(Directions): Reproduce the lines of the data starting with the line that contains "planinarom, također Čazmancem, Lukom" and continuing through the line that contains "idemo mi na vrh Mount Everesta. Mi idemo u", substituting "planinarenje" for "putovanje" and leaving everything else unchanged.

================================

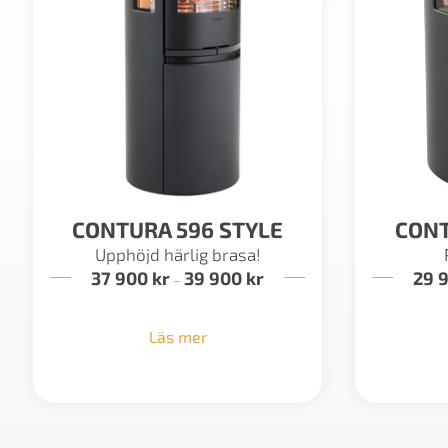
CONTURA 596 STYLE
CONT
Upphöjd härlig brasa!
37 900
kr
39 900
kr
Prisintervall:
29 
–
37
900 kr
till
Läs mer
39
900 kr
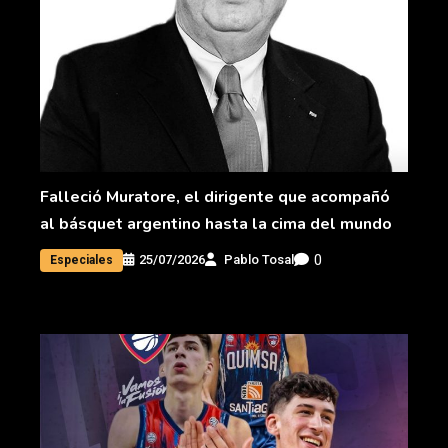
Falleció Muratore, el dirigente que acompañó
al básquet argentino hasta la cima del mundo
0
25/07/2026
Pablo Tosal
Especiales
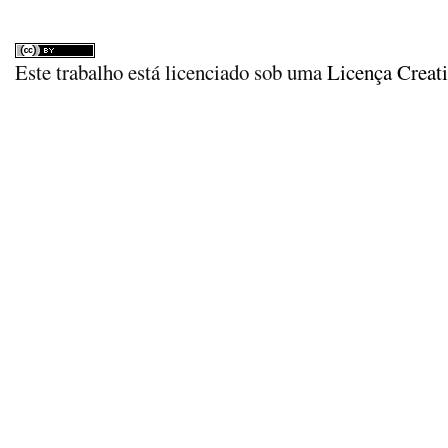
Este trabalho está licenciado sob uma
Licença Creat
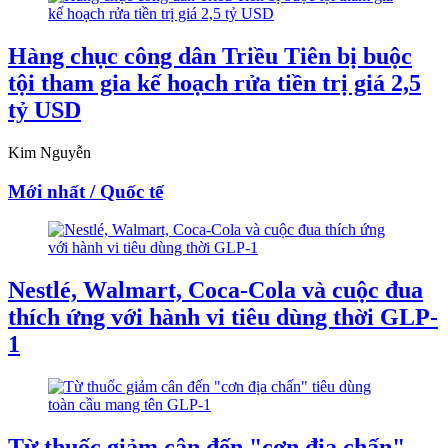
Hàng chục công dân Triều Tiên bị buộc
tội tham gia kế hoạch rửa tiền trị giá 2,5
tỷ USD
Kim Nguyễn
Mới nhất / Quốc tế
Nestlé, Walmart, Coca-Cola và cuộc đua
thích ứng với hành vi tiêu dùng thời GLP-
1
Từ thuốc giảm cân đến "cơn địa chấn"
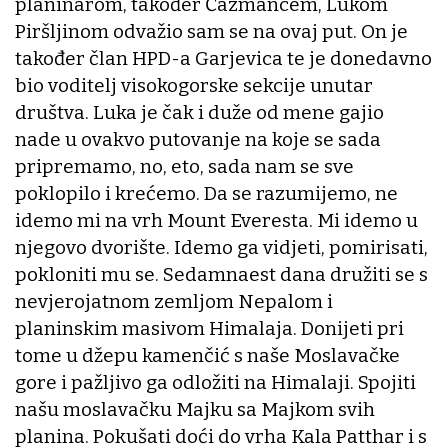
planinarom, također Čazmancem, Lukom
Piršljinom odvažio sam se na ovaj put. On je
također član HPD-a Garjevica te je donedavno
bio voditelj visokogorske sekcije unutar
društva. Luka je čak i duže od mene gajio
nade u ovakvo putovanje na koje se sada
pripremamo, no, eto, sada nam se sve
poklopilo i krećemo. Da se razumijemo, ne
idemo mi na vrh Mount Everesta. Mi idemo u
njegovo dvorište. Idemo ga vidjeti, pomirisati,
pokloniti mu se. Sedamnaest dana družiti se s
nevjerojatnom zemljom Nepalom i
planinskim masivom Himalaja. Donijeti pri
tome u džepu kamenčić s naše Moslavačke
gore i pažljivo ga odložiti na Himalaji. Spojiti
našu moslavačku Majku sa Majkom svih
planina. Pokušati doći do vrha Kala Patthar i s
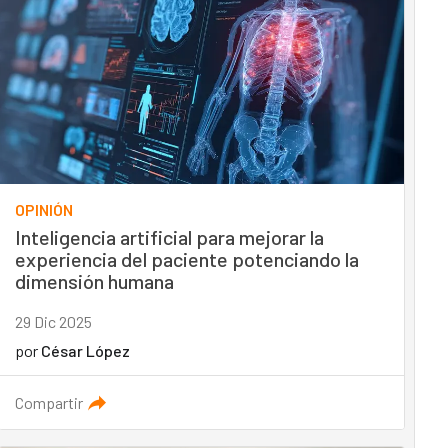
OPINIÓN
Inteligencia artificial para mejorar la
experiencia del paciente potenciando la
dimensión humana
29 Dic 2025
por
César López
Compartir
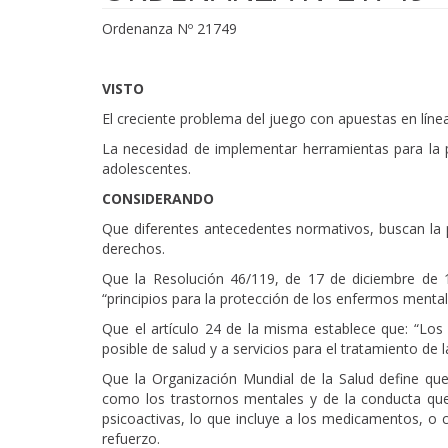
Ordenanza Nº 21749
VISTO
El creciente problema del juego con apuestas en línea
La necesidad de implementar herramientas para la pr
adolescentes.
CONSIDERANDO
Que diferentes antecedentes normativos, buscan la pr
derechos.
Que la Resolución 46/119, de 17 de diciembre de 
“principios para la protección de los enfermos mental
Que el artículo 24 de la misma establece que: “Los 
posible de salud y a servicios para el tratamiento de l
Que la Organización Mundial de la Salud define que
como los trastornos mentales y de la conducta que
psicoactivas, lo que incluye a los medicamentos, o
refuerzo.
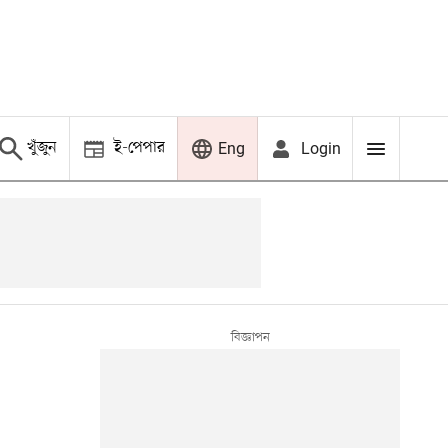
খুঁজুন
ই-পেপার
Login
Eng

================================

(Written response):
planinarom, također Čazmancem, Lukom
Piršljinom odvažio sam se na ovaj put. On je
također član HPD-a Garjevica te je donedavno
bio voditelj visokogorske sekcije unutar
društva. Luka je čak i duže od mene gajio
nade u ovakvo planinarenje na koje se sada
pripremamo, no, eto, sada nam se sve
poklopilo i krećemo. Da se razumijemo, ne
idemo mi na vrh Mount Everesta. Mi idemo u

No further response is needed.